##### Texte source

Pas un article de presse, pas une prise de parole, pas une analyse qui ne mentionne “les arrestations qui ont suivi la tentative de coup d’Etat de 2016…”.
A vouloir ainsi simplifier un propos, tout ce qui précéda ce jour de 2016 s’en trouve relativisé, le coup d’Etat lui-même n’est plus guère interrogé, et tout ce qui suit semblerait en être une conséquence, comme étant une “réaction”, certes analysée comme forte, un simple contre du pouvoir et de l’Etat de Turquie. Et, cerise sur le gâteau, la journée elle même devient celle d’un coup d’Etat manqué des ennemis indifférenciés d’Erdoğan et de la République, promus ainsi au statut d’opposants de toujours.
Qui analysera aujourd’hui d’un peu plus près ce “cadeau tombé du ciel” pour Erdoğan, tombé à pic, pour parler plus vrai, sera soupçonné de complotisme. Nous l’avions pourtant fait à chaud le 16 juillet 2016, et le magazine Kedistan, logé alors chez un hébergeur mainstream, avait été mis hors d’état de fonctionner durant près de quinze jours. Trop de connections, et surtout une attaque ciblée contre le serveur. Tout ce qui avait ce jour là trait au “Coup d’Etat” fut visé, en même temps que les réseaux sociaux en Turquie et les comptes qui n’employaient pas les précautions d’usage.
Le coup d’Etat n’était donc pas manqué pour tout le monde.
Bien sûr, comme tout assassin qui efface une à une les traces de son crime, le régime AKP a rendu impossible toute analyse sérieuse et documentée de ce jour là. Il n’en existe désormais qu’une agiographie officielle. Les chiffres des victimes sont mélangés, et fouiller pour les éclaircir dans les lynchages des jeunes appelés militaires est vain. Les “héros”, les “martyrs” sont nomenclaturés. Tout le reste devenant les ennemis “FETÖ”, arrêtés, morts ou enfermés depuis. Chercher à savoir si ces “appelés” savaient ce qu’ils faisaient, qui les avait ainsi envoyé dans cette aventure, est peine perdue. Beaucoup furent lynchés, les chaines de commandement dissoutes, les témoins priés de se taire, ou de dénoncer un membre de la secte Gülen.
Le récit officiel, le roman officiel du 15 juillet, distribué en brochures dans les écoles, parle de l’affront porté à la République d’Atatürk, et à ses représentants d’alors, en l’occurence Erdoğan et l’AKP.
La montée en puissance de ce récit et son élaboration fut travaillée à plusieurs mains.
Le jour même d’abord, par cet appel au Peuple, rocambolesque, en direct, de la part d’Erdoğan, sollicité par une présentatrice de télévision. Ce Peuple en réaction, largement barbu et religieux, avec à ses côtés le nationalisme extrême turc, a envahi le théâtre des opérations du “coup d’Etat”, visiblement moins préparé qu’il est décrit dans les actes d’accusation des procès qui suivirent. Il y a eu ce jour là un bain de sang.

##########

**Consignes**
1: Indiquez si chacune des affirmations suivantes concorde avec le texte sur le coup d’État de 2016, en répondant par oui ou par non et en citant à l’identique les mots du texte qui le prouvent. (a) Le magazine Kedistan a été mis hors d’état de fonctionner pendant près de quinze jours. (b) Le récit officiel du 15 juillet est distribué en brochures dans les universités. (c) Erdoğan a lancé son appel au Peuple à la radio.
2: Retranscrivez sans aucune modification le passage du texte sur le coup d’État de 2016 qui commence par « Bien sûr, comme » et se termine par « la secte Gülen. ».

##### Enregistrements fournis

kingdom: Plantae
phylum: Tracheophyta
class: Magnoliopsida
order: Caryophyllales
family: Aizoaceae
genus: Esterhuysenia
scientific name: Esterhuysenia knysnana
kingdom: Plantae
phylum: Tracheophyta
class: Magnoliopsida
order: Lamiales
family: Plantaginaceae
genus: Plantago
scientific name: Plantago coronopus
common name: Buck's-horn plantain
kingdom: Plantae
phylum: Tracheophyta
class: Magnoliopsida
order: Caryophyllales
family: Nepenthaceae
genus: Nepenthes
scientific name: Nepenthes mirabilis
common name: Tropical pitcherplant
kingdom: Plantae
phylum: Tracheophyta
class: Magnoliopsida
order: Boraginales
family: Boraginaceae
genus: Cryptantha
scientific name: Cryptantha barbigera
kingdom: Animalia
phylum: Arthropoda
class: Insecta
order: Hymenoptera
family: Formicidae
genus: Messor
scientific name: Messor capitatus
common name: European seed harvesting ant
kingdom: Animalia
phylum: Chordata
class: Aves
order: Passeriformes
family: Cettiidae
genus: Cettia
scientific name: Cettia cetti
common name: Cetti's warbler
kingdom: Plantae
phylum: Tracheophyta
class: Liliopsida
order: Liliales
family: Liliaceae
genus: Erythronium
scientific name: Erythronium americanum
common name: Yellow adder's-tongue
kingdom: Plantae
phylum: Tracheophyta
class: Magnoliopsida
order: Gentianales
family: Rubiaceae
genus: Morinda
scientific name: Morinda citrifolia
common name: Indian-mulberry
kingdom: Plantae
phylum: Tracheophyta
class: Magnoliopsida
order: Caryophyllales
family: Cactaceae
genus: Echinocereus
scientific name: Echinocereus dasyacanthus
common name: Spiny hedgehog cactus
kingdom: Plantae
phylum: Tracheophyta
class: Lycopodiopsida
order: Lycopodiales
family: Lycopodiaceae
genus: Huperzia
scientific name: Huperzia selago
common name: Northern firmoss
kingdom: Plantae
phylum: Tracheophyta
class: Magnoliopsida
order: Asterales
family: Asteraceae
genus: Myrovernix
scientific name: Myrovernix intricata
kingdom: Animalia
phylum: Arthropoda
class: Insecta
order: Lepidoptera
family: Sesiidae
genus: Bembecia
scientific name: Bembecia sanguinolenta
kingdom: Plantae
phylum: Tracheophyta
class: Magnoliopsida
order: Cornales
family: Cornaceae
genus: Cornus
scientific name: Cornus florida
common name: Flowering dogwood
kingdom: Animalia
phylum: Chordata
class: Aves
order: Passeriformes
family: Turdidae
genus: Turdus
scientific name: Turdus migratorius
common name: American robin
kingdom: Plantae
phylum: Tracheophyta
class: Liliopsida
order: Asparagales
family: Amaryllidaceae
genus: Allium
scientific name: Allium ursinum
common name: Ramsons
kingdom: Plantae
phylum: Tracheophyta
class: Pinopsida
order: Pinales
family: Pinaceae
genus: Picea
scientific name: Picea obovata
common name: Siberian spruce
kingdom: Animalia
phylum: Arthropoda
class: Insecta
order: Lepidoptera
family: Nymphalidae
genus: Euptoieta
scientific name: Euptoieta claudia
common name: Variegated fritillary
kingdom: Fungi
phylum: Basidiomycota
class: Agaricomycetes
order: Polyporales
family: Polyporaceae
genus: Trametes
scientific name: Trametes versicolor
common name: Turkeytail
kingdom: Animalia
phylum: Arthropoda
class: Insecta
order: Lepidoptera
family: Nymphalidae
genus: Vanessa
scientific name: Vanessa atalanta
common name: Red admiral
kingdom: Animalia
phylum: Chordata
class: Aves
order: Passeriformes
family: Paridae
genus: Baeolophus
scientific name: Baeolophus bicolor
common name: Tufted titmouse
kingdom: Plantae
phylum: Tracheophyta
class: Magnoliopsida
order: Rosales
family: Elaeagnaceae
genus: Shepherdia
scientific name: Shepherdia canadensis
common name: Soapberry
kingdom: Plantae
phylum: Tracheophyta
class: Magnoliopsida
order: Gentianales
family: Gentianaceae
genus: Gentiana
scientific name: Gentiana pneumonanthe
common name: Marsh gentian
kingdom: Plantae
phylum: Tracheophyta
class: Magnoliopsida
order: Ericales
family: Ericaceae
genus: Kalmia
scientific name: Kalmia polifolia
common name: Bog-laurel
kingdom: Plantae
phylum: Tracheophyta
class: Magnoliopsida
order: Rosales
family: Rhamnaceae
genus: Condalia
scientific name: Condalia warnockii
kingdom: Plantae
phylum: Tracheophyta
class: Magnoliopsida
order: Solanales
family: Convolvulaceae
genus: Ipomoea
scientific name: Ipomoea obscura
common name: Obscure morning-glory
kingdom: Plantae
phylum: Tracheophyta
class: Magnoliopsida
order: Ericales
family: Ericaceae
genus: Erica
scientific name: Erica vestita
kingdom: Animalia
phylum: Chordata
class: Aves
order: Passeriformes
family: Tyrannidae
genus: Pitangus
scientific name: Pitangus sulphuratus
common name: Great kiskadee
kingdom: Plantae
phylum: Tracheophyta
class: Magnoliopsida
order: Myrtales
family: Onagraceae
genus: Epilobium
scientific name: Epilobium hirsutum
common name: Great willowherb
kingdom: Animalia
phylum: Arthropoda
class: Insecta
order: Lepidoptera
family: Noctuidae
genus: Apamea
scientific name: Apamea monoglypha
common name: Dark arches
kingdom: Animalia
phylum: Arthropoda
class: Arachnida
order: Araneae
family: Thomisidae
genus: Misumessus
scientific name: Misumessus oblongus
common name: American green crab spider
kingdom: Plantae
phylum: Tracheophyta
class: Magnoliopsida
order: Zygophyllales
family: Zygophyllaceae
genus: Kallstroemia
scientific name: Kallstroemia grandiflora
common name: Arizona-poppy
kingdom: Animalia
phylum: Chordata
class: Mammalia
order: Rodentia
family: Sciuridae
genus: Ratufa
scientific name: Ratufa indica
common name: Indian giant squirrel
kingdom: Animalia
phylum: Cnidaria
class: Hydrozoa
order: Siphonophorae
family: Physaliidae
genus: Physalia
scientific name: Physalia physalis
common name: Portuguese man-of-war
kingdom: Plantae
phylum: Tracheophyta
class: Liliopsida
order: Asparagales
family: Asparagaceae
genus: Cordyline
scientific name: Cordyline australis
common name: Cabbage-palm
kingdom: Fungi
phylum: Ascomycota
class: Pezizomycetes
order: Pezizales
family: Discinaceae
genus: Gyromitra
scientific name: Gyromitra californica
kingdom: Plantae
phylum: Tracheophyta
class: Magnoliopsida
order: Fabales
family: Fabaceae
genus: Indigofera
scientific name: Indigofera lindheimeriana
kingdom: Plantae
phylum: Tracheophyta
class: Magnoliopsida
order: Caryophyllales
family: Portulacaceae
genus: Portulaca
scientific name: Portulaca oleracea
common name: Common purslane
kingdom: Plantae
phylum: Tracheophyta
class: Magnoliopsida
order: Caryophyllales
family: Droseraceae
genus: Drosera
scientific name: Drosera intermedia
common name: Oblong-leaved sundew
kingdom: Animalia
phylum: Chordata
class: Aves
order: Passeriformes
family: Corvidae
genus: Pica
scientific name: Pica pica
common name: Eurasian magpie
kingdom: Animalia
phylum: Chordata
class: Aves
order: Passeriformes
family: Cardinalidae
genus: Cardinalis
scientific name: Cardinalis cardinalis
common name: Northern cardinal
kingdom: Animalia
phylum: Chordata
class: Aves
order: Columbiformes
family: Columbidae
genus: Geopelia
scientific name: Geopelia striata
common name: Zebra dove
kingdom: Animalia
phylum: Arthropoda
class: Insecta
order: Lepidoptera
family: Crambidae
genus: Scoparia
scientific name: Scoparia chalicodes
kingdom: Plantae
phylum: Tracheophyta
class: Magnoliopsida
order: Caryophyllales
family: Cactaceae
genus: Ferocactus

##########

**Réponses par consigne**
1:
(a) Oui : « avait été mis hors d’état de fonctionner durant près de quinze jours ».
(b) Non : « distribué en brochures dans les écoles ».
(c) Non : « en direct, de la part d’Erdoğan, sollicité par une présentatrice de télévision ».

2:
Bien sûr, comme tout assassin qui efface une à une les traces de son crime, le régime AKP a rendu impossible toute analyse sérieuse et documentée de ce jour là. Il n’en existe désormais qu’une agiographie officielle. Les chiffres des victimes sont mélangés, et fouiller pour les éclaircir dans les lynchages des jeunes appelés militaires est vain. Les “héros”, les “martyrs” sont nomenclaturés. Tout le reste devenant les ennemis “FETÖ”, arrêtés, morts ou enfermés depuis. Chercher à savoir si ces “appelés” savaient ce qu’ils faisaient, qui les avait ainsi envoyé dans cette aventure, est peine perdue. Beaucoup furent lynchés, les chaines de commandement dissoutes, les témoins priés de se taire, ou de dénoncer un membre de la secte Gülen.